Sarcasm is the preferred flavor of language in our society today. Anyone watch the television show House? Hugh Laurie's biting remarks and general disdain for those he deems idiots (which turns out to be most of the people he comes into contact with)--it's hilarious! How about Scrubs? I mean, really, who doesn't love Dr. Cox? And I know that everyone in my household laughs at the snide remarks made by Frank from Everybody Loves Raymond.
Still, our attraction to this kind of humor causes me to wonder. Because life is not a television show. Those same comments that we laugh about on the screen would be hurtful if they were directed at us in real life. And the bitter attitudes the characters possess are harmful when we possess them ourselves.
Yet, we take on that cynic mentality. At least, I know I do. To be optimistic is to be naive, shallow, out of tune with "the way things really are." Optimism is for those who are not strong enough to face the facts. The world is cold, harsh, unforgiving. We may as well expect the worst.
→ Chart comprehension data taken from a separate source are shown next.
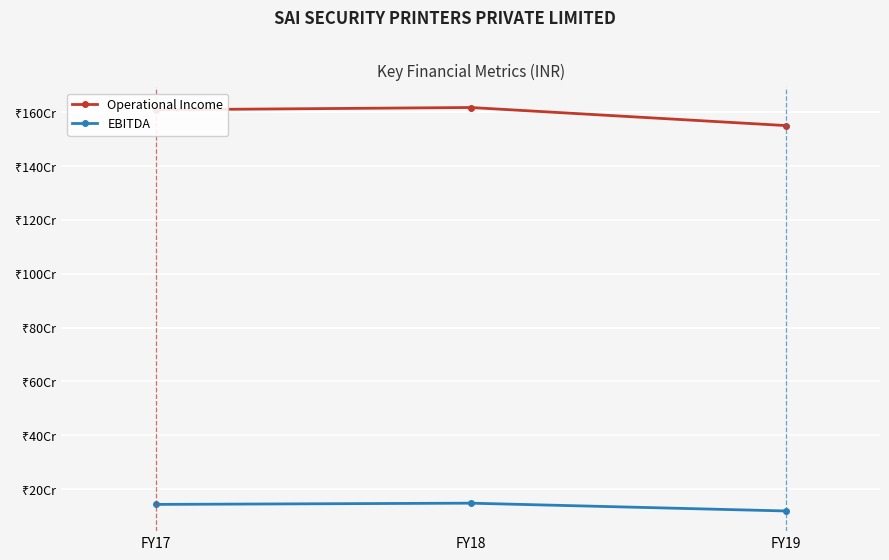

Is this an area chart (filled region under the line)?

No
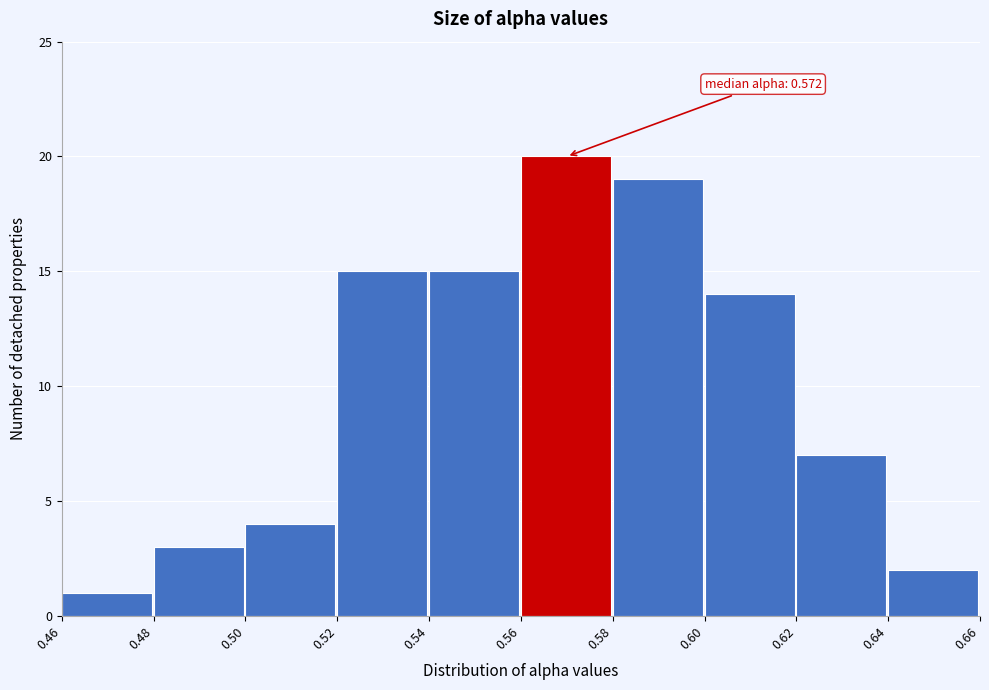

Which range on the x-axis has the tallest bar?

0.56 to 0.58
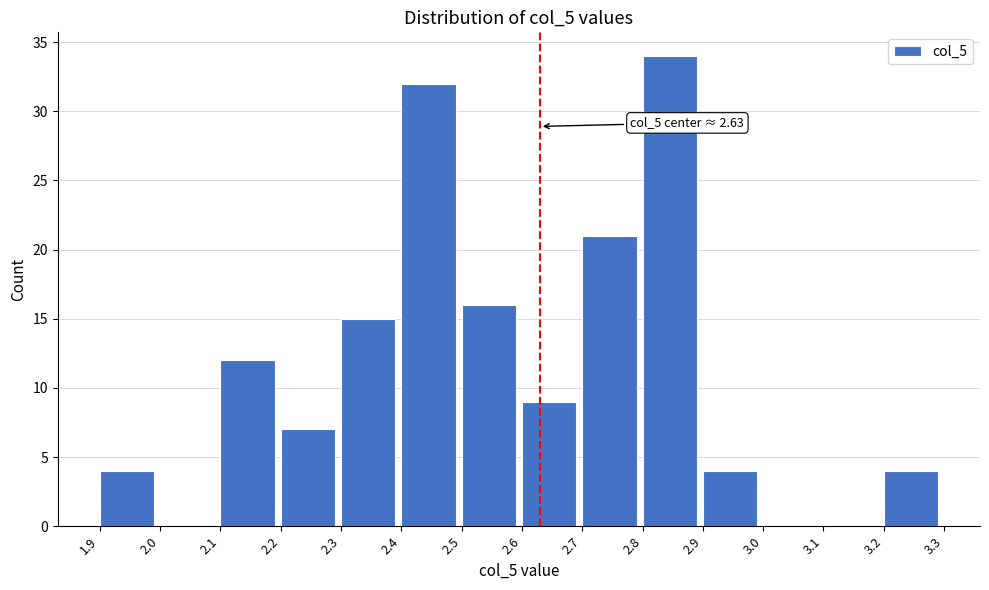

Over which range of the x-axis is the bar tallest?

2.8 to 2.9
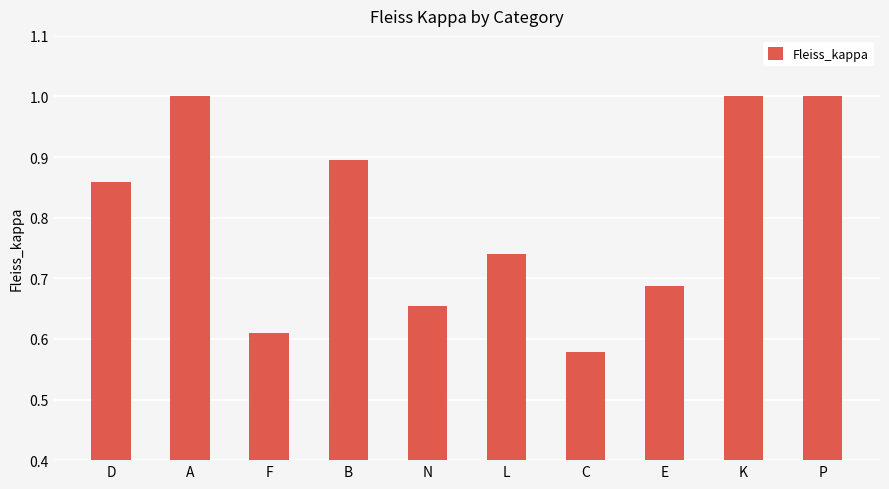

The chart shows a value of 0.9 at B. True or false?

True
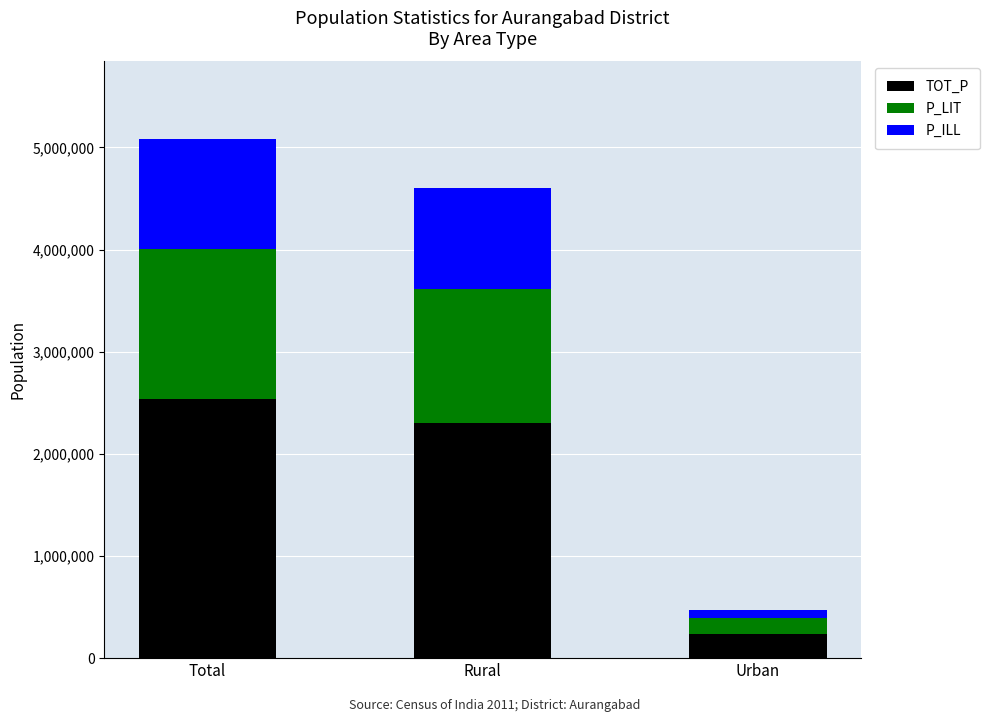

Which category has the highest value in the TOT_P series?

Total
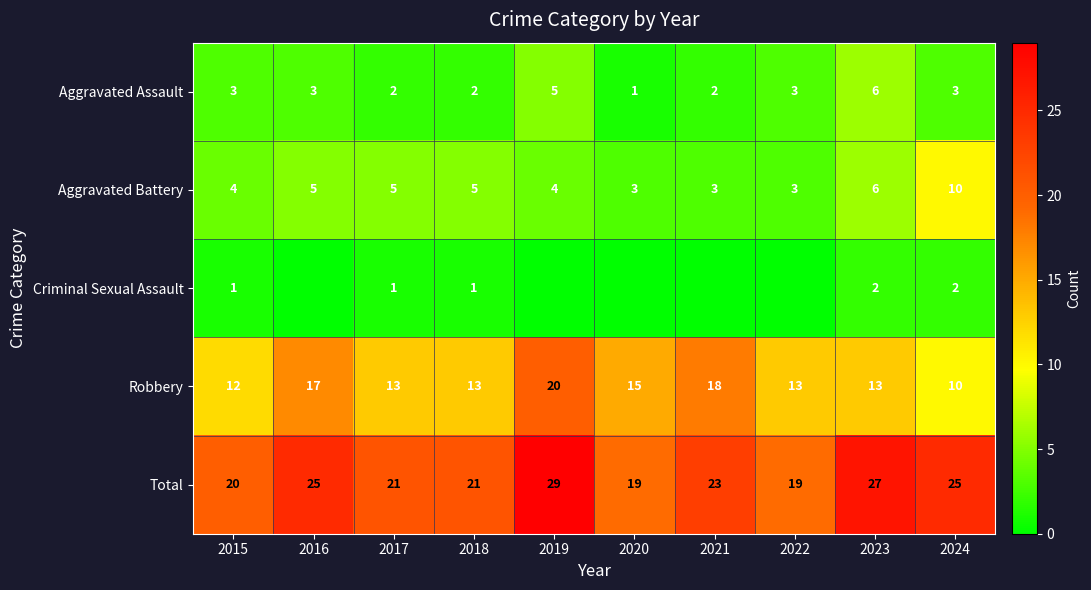

Count the Aggravated Assault values in the range 2 to 3.

7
But I discovered something, almost two years ago now. I discovered that it is the optimists, not the cynics, who are the strong ones. After this revelation, I made a pledge to abandon cynicism. Two years later, I'm still struggling to get there (noticed the title of this blog lately?). But in the summer of 2009, I was inspired to write the following, and it remains an encouragement to me today:
Sure, it's dangerous abandoning cynicism for the life of the optimist. You're forsaking reality for idealism, giving up your protective shell and allowing yourself to become vulnerable. And in that moment when someone disappoints you, you will feel such pain, and you'll remember why you were so afraid to believe in them. But the truth behind it all is that there is a God who never fails, and He is urging us to have a little faith. Faith in Him, yes of course. But it extends deeper than that. It is a faith that all things really do work out for good. It is a faith that believes God can change people and use them for glory. It is a faith that believes in people as God believes in them, that sees His Spirit in His children and prepares to witness the impossible. And when people fail, there is not judgment or bitterness, but encouragement. This faith is not a feeble hope, but a hope that expects. And the cynical would call such faith naïve foolishness, because they are afraid of the pain of disappointment. So they retreat in misery, blocking out and numbing themselves to that pain, perhaps with the idea that they will wait for a world better than this one, and thus miss the opportunity to bring the hope of heaven to an earth that so desperately needs it. And it is true that the optimist, the dreamer, the believer, will experience much greater disappointment that the cynics, for they hope much while we live in a world that is yet broken. But we press on, pushing aside all fear of failure. Because our hope is in a greater reality, one in which disappointment does not exist. And any pain, any failure, in this world is overshadowed by the truth of God’s goodness, the plan He has in store, and the victory already won. So take the risk. Believe the impossible. Never give up hope. It is so much more than worth it.